Copy every line of the following data that includes the string "wire".

━━━━━ GIVEN ENTRIES

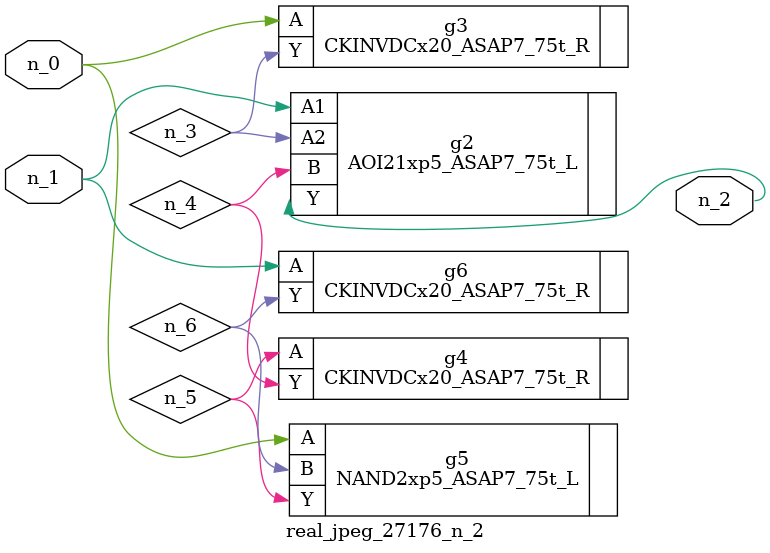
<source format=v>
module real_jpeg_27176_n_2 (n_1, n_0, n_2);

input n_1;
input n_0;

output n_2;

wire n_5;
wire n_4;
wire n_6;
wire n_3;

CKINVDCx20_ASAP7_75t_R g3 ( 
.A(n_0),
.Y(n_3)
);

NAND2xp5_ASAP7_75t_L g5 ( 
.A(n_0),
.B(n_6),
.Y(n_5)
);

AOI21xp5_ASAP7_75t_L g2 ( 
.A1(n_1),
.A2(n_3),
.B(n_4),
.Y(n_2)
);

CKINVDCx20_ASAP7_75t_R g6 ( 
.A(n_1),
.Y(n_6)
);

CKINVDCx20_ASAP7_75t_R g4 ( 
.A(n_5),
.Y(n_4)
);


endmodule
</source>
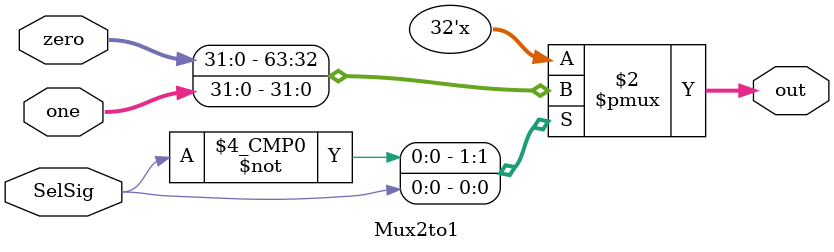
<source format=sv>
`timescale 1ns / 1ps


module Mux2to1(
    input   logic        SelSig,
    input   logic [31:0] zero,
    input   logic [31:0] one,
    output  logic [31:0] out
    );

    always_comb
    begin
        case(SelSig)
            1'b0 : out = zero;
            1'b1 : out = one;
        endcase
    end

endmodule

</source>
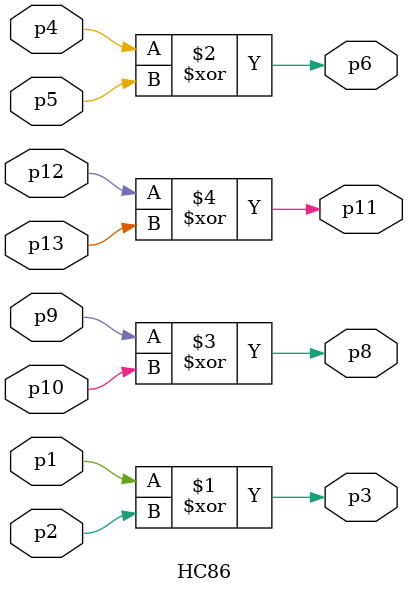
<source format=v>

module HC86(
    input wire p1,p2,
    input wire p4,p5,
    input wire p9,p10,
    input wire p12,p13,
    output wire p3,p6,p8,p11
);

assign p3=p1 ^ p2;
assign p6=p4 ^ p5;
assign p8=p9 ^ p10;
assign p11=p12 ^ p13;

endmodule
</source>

━━━━━━━━━━

→ RESULT BELOW:
wire n_5;
wire n_4;
wire n_6;
wire n_3;
    input wire p1,p2,
    input wire p4,p5,
    input wire p9,p10,
    input wire p12,p13,
    output wire p3,p6,p8,p11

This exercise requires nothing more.